Right to Farm Bill 2019
25th September 2019
Mr GREG PIPER (Lake Macquarie) (16:22): I speak briefly on the Right to Farm Bill 2019. I believe property owners generally have a fundamental right to keep unwanted, uninvited and sometimes militant trespassers off their property, regardless of whether they are on a 1,000 hectare farm in the Hunter Valley or further west or living in a one bedroom unit in Surry Hills.
People living and working on rural properties have a fundamental right to perform legal farming practices or approved activities without nuisance or illegal trespass on their property. Too often in recent times we have seen these farms become the scene of an ideological warfare that is poorly targeted and, in many cases, dangerous. This issue first came to my attention in Lake Macquarie some five years ago when I was contacted by a young family who were producing eggs, an industry that is quite common in my area. The family had been targeted by a website called Aussie Farms. The young family were doing a great job in an area that was relatively close to other residential areas and that had never been the subject of any complaint from the community. In fact the community had embraced them as part of the milieu, of the character and tradition of the area. The couple and their daughter were targeted and intimidated by people associated with this particular website.
I totally accept that people can have different ideological arguments, but invading privately owned farms and homes to push those arguments is not, in my opinion, acceptable, and nor is any other form of offsite intimidation. Some of the activities carried out by activists in recent times have been appalling and also dangerous for all concerned. I believe that in the eyes of many they have damaged their cause more than they have promoted it. According to the NSW Bureau of Crime Statistics and Research, the number of invasions or incidents of trespass on rural farms and properties has increased by 27 per cent since 2014. The tactics employed by some of those groups and by some animal rights groups have been aggressive and way over the top.
I absolutely support people's right to protest, but quietly invading a family's property in the dead of night, often wearing face?concealing dress, and then stealing or interfering with stock or property is wrong and dangerous and does no cause or person any good. Chaining oneself to machinery is not the safest way to make a point, however valid one might think that point is. Bullying or threatening a legally operating farmer, farming family or farm employee does nothing to promote a vegan diet, if that is what they are pursuing, or to provide a better welfare outcome for animals.
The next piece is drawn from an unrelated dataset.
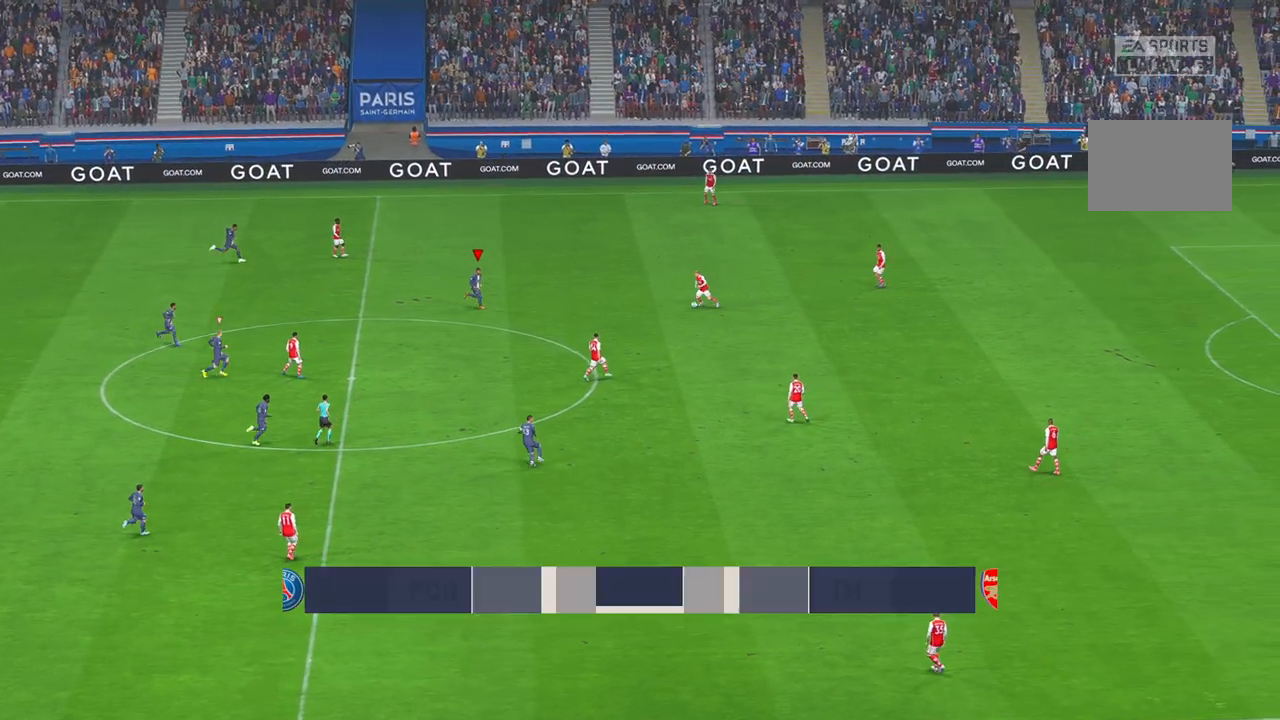
{"buttons": ["A", "R2"], "left_stick": "right", "right_stick": "center", "events": [[150, "left_stick", "center"], [317, "X", "down"], [400, "left_stick", "right"], [433, "X", "up"], [500, "A", "down"]]}
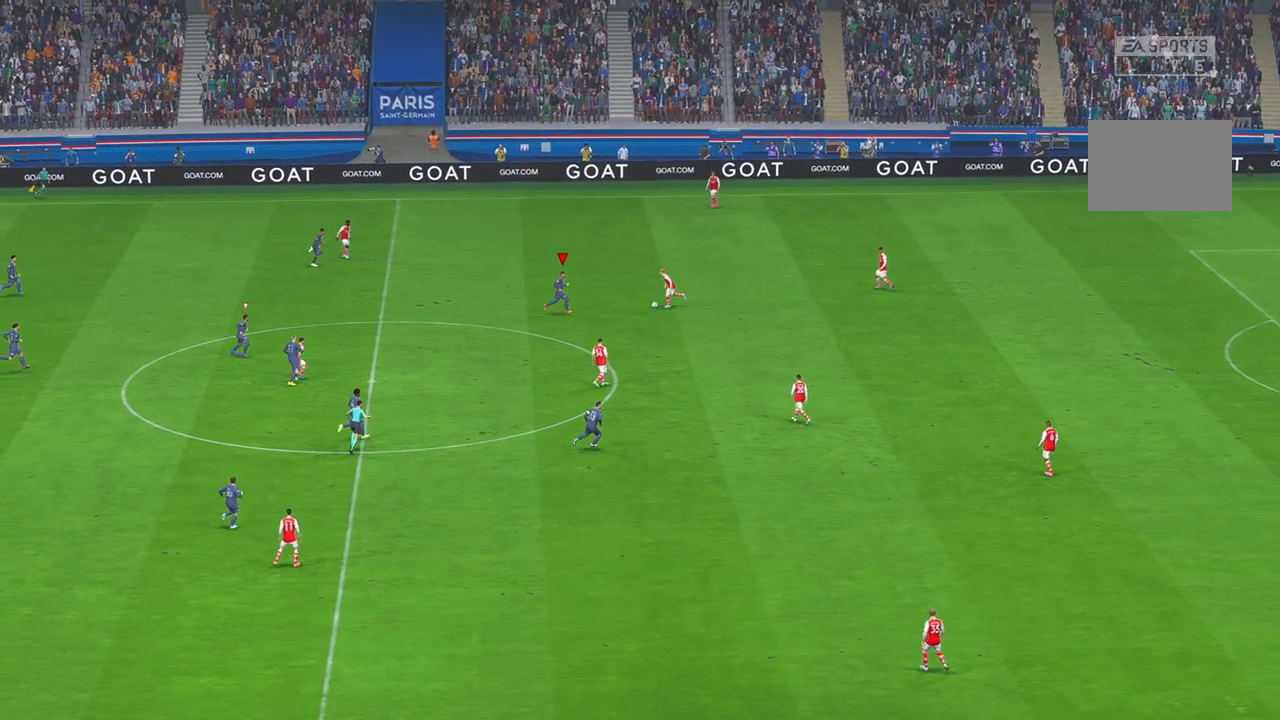
{"buttons": ["R2"], "left_stick": "up-right", "right_stick": "center", "events": [[17, "A", "up"], [83, "left_stick", "up-right"], [250, "A", "down"], [300, "A", "up"]]}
I note the comments from other members and I agree with many. In particular, I agree that vigilantism is sometimes born of the lack of adequate oversight from legal or industry regulators. I also accept there have been examples of illegal practice or animal cruelty on some farms, which have been identified by groups other than through the official process. I do not for a minute think that every single farm or primary industry operation in this State performs entirely within the rules all of the time. But there is a fair argument that the regulators or inspectors are not adequately empowered or funded to regulate or inspect properly.
Groups such as the RSPCA and other animal welfare groups provide oversight of things such as animal welfare. Departments such as the Environment Protection Agency are charged with monitoring and ensuring that things happen within the law or within appropriate legal guidelines to minimise offsite and environmental impacts. But those groups cannot do the job properly if they are not adequately equipped to do it. That is something the Government could be doing better and should address, particularly regarding the RSPCA. While the Minister is in the Chamber, I take the opportunity to note that some time ago I sat on an inquiry into companion animal breeding practices, which the Minister chaired. I was shocked to find just how little resourcing the RSPCA receives from the Government. I raise that and ask that the Minister be mindful of whether there is adequate resourcing for those oversight organisations and address it if possible.
But that is not the primary focus of this bill, which is aimed at protecting inclosed lands and private farming operations from nuisance trespassers, vigilantes, illegal hunters and those who seek to disrupt legal operations. The bill also introduces legislation to further protect primary producers from conflict and interference caused by neighbours or other land users. I will not speak in detail to that part of the bill, other than to say that it will further reinforce protections for lawful operations. But there may be further actions in relation to nuisance that could complement the intention of the bill through mechanisms such as section 149 certificates, as raised by the member for Ballina, or other ideas that may have been suggested by other members during the debate.
I accept that some primary industry operations have the capacity to create noise or odour issues and the like for neighbours, particularly in areas where the urban residential sprawl is meeting the fringes of what have been traditional farming or agricultural areas. In the vast majority of those cases, the farming operations have existed for generations and operate under conditioned approval or legal guidelines in terms of things such as noise and odour. Their lawful operations, then, should be legally protected from those who would seek to disrupt them with vexatious or frivolous claims. Our farmers and primary producers have enough to deal with without the added burden of having their lawful operations unduly and unfairly disrupted. Some believe the bill goes too far; others—including, as we have just heard, the Shooters, Fishers and Farmers Party—want tougher measures and penalties. Is the bill perfect? Probably not. But as a start, I believe it is a genuine attempt to assist farmers with just one of their challenges and therefore is supportable. I commend the bill to the House.